4.5 Comparison with State-of-the-art Systems

We compare our model to the existing state-of-the-art methods which can be divided into two groups: end-to-end learned feature methods [2, 13, 30, 31] and post-processing based methods [5, 14, 15]. In terms of feature-level comparison, the proposed MANet achieves the best performance among these methods. [13] has the similar regression target with our instance movements learning. But it is much inferior to our calibrated features. [30, 31] are pixel-level feature aggregation and our model is better than these methods mainly due to the robustness of motion prediction. It has been analysed in Sect. 4.4.

Table 4. Performance comparison with state-of-the-art systems on the ImageNet VID validation set. The average precision (in %) for each class and the mean average precision over all classes are provided.

Since the MANet aims to improve the feature quality in video frames, it can further incorporate bounding-box post-processing techniques to improve the recognition accuracy. Thus using post-processing based methods and combined with [8], the MANet achieves better performance (from 78.1% to 80.3%) that still outperforms other strong baselines [5, 14, 15].

To sum up, the comparison among feature based methods is more related to our motivation. Our model focuses on the end-to-end feature learning and has obvious advantages among these methods. In addition, we also demonstrate that the MANet can be further improved by post processing and achieves the state-of-the art performance.

4.6 Performance and Time-Consuming Evaluation

Assume that \({O(\cdot )}\) is denoted as the time spent for the main model \(\mathcal {N}\) \((\mathcal {N}_{feat}+\mathcal {N}_{rpn}+\mathcal {N}_{rfcn})\), \(\mathcal {F}\) as the flow estimation, \(\mathcal {W}\) as the pixel-level feature warping, Ins as the instance-level regression and Ocu as the occlusion predicting. When aggregating 1 adjacent frame, we have:

$$\begin{aligned} \begin{aligned}&O(\mathcal {N})=(82.8 ms)\gg O(\mathcal {F})=(6.8\mathrm{{ms}})> \\&O({Ocu})=(2\mathrm{{ms}})>O({Ins})=(1.5\mathrm{{ms}}) > O(\mathcal {W})=(0.8\mathrm{{ms}}) \end{aligned} \end{aligned}$$
(13)

where the aggregation modules take negligible time-consuming compared to \(\mathcal {N}\).

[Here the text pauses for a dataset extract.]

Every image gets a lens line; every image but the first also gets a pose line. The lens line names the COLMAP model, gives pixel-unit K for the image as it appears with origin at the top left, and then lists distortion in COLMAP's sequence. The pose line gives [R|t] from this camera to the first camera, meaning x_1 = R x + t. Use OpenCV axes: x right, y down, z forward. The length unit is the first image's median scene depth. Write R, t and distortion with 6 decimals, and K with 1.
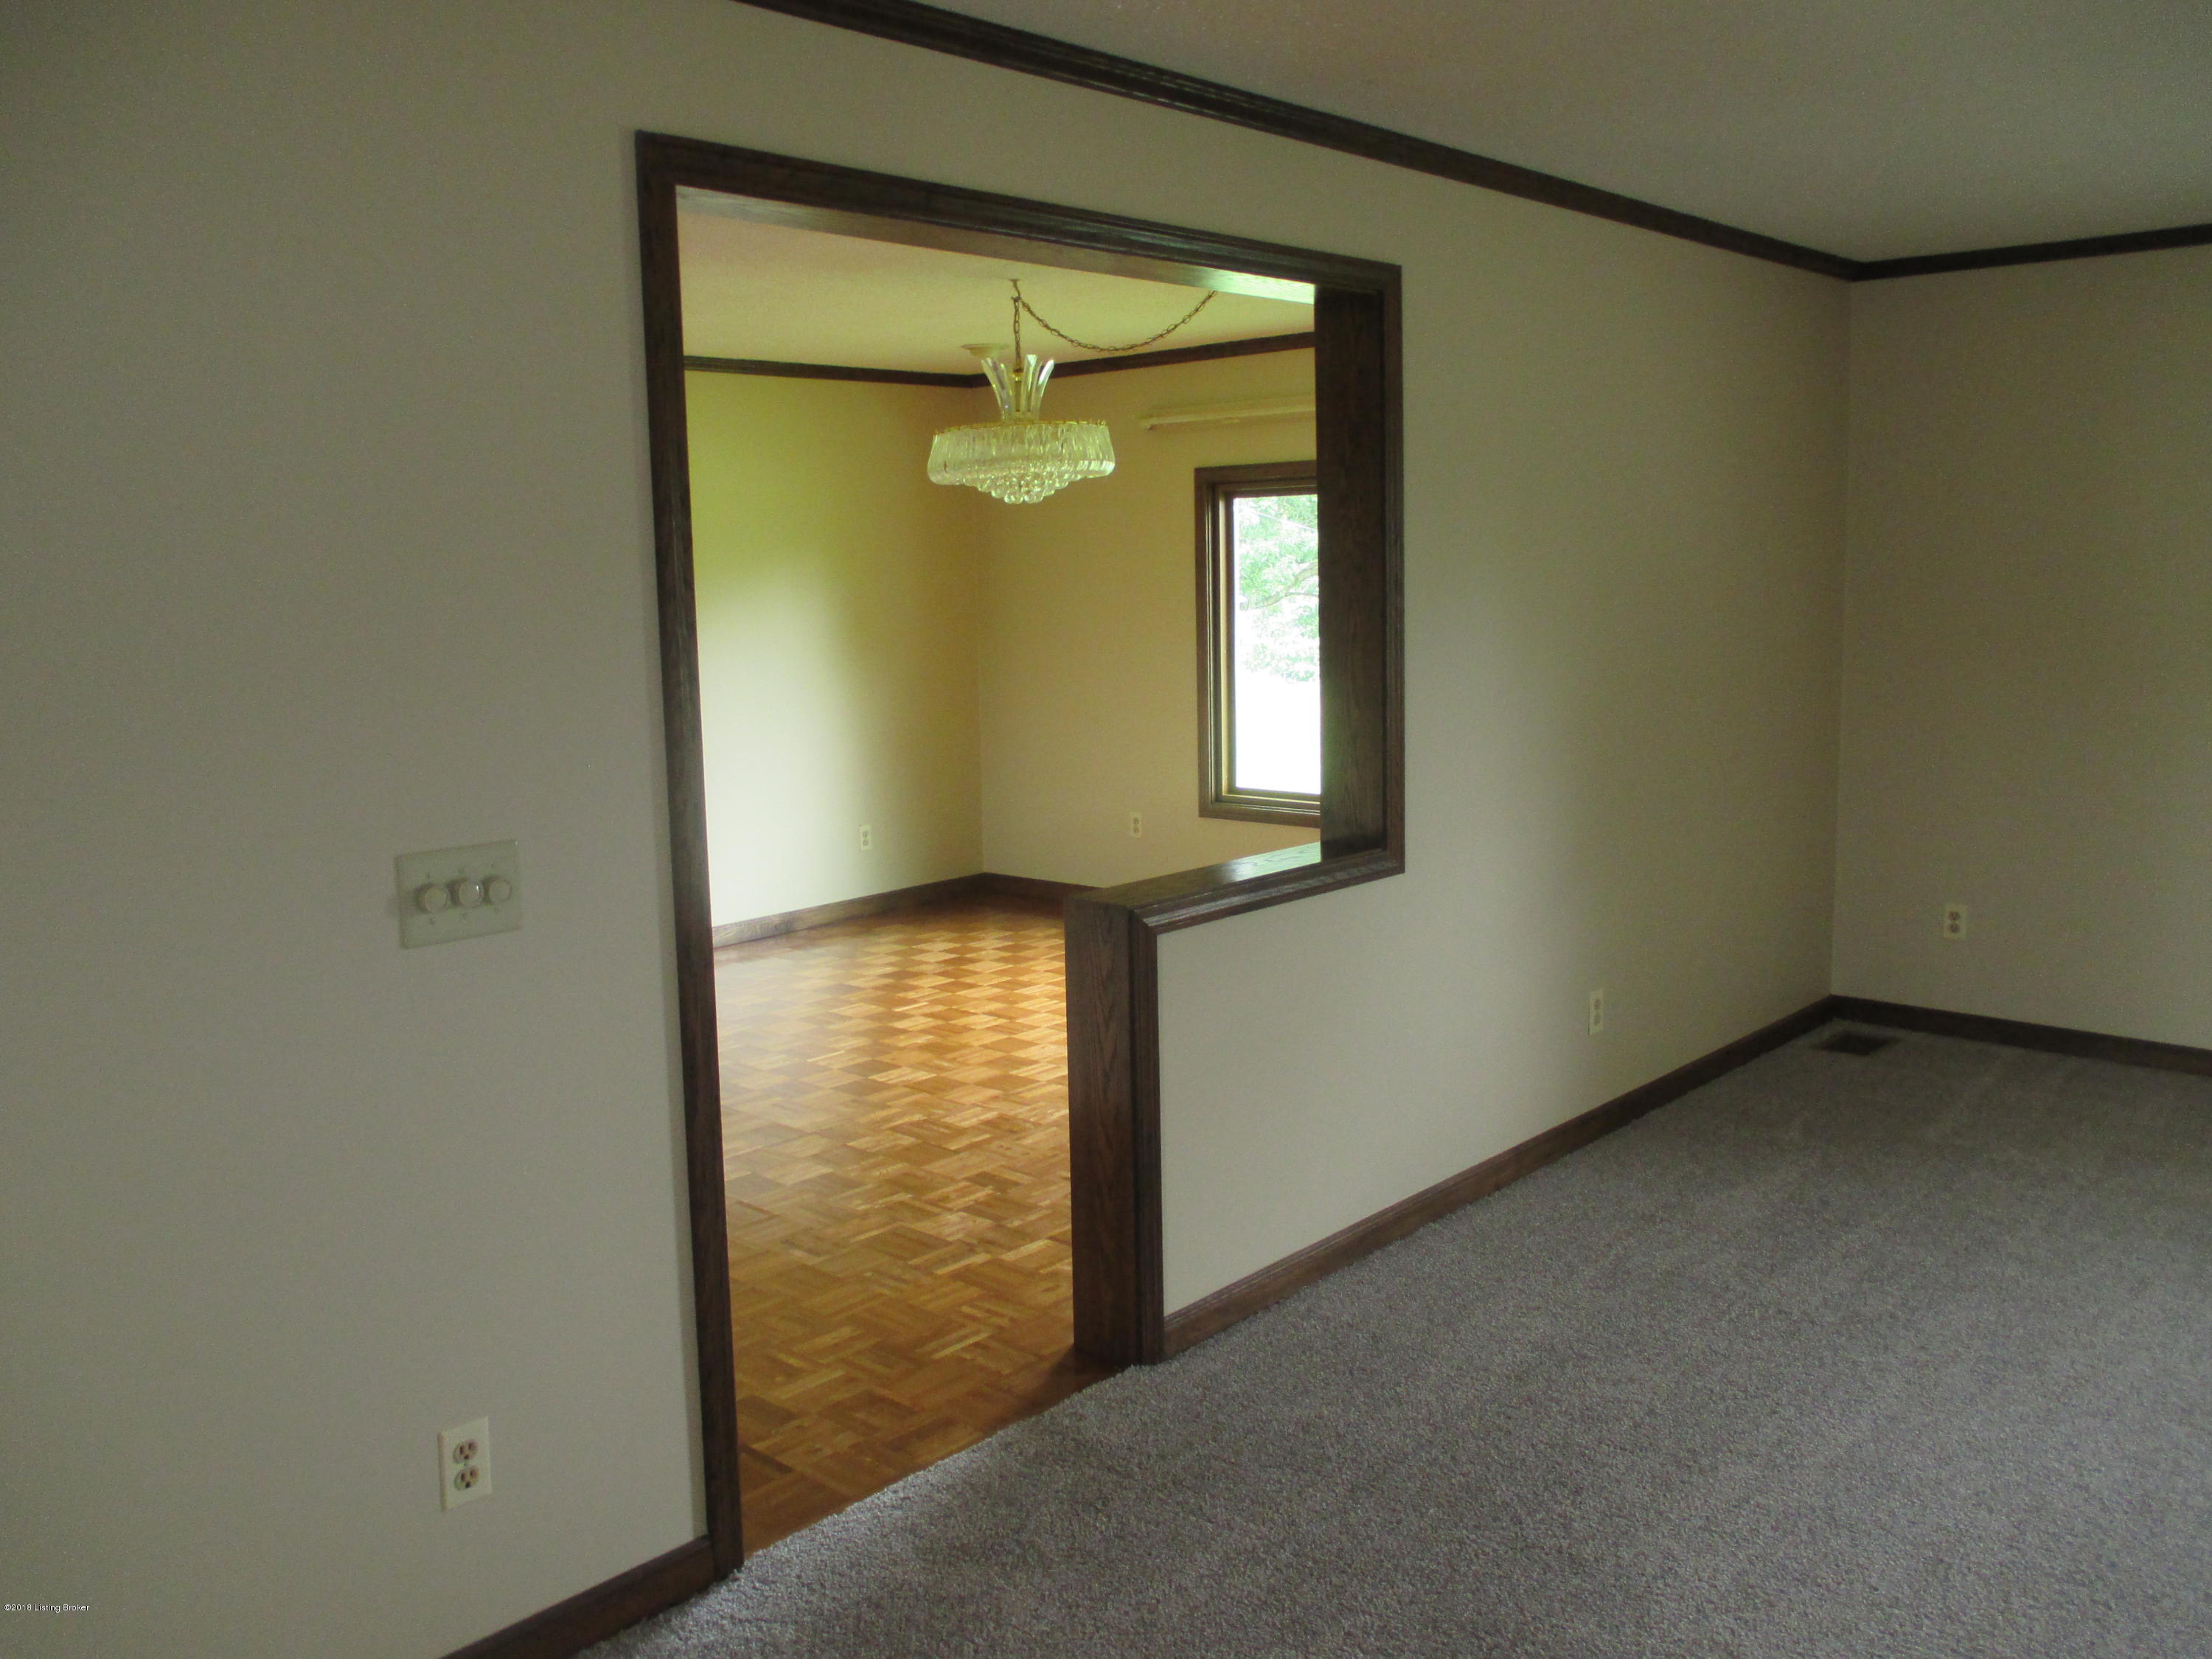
lens RADIAL K [[1856.5, 0, 1106.0], [0, 1856.5, 829.5], [0, 0, 1]] dist [-0.007777, 0.005226]
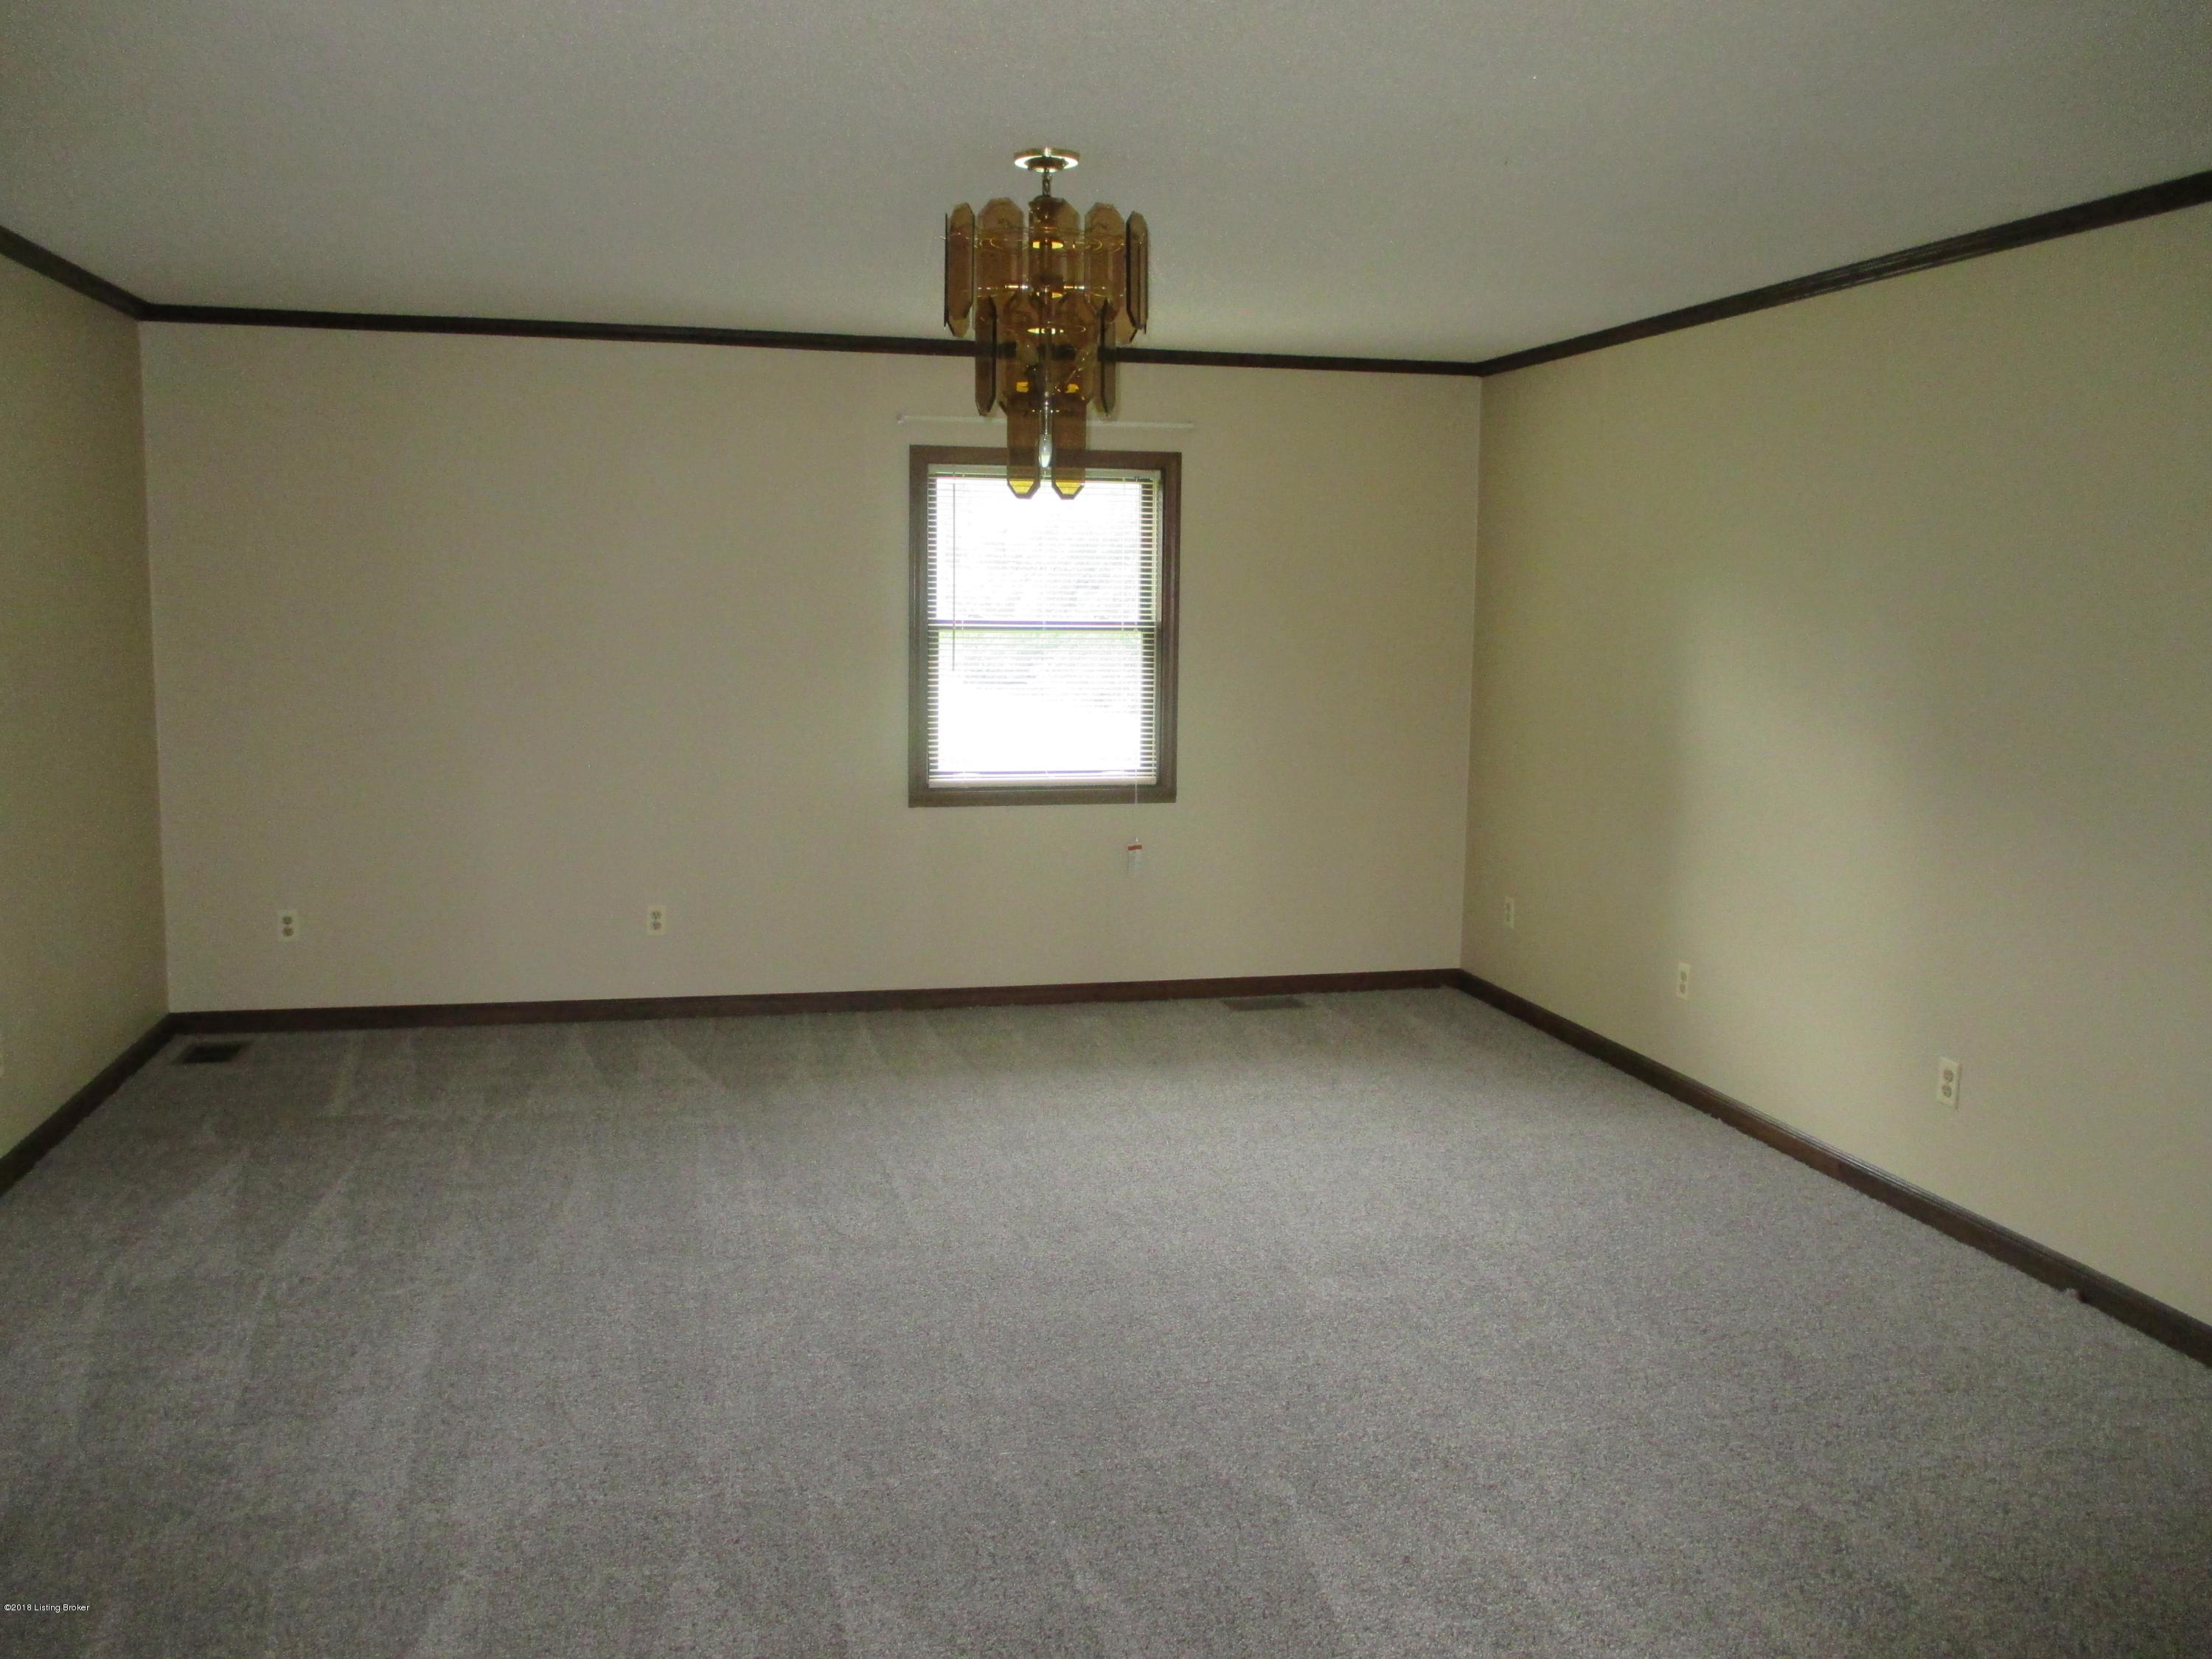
lens RADIAL K [[1856.5, 0, 1106.0], [0, 1856.5, 829.5], [0, 0, 1]] dist [-0.007777, 0.005226]
pose [[0.567811, -0.074122, 0.819815, -0.217503], [0.088346, 0.995672, 0.028833, 0.006632], [-0.818405, 0.056056, 0.571902, -0.021141]]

For testing, we aggregate k nearby frames to enhance the reference frame. The performance and time for varying k are listed in Table 5. Notice that aggregating nearby 4 frames, our model can achieve 77.58% mAP, which exceeds the performance of [30] where nearby 20 frames are aggregated.

Table 5. Results obtained by using different k in inference. The runtime contains data processing which is measured on an NVIDIA Titan X Pascal GPU.

5 Conclusions

We propose an end-to-end learning framework for video object detection by aggregating multi-frame features in a principled way. We model the motion among consecutive frames in two different ways and combine them to further improve the performance of the model. We conduct extensive ablation study to prove the effectiveness of each module in our model. In addition, we also give in-depth analysis of their respective strengths on modeling different motion. The proposed model achieves 80.3% mAP on the large-scale ImageNet VID dataset with backbone network ResNet101, which outperforms existing state-of-the-art results.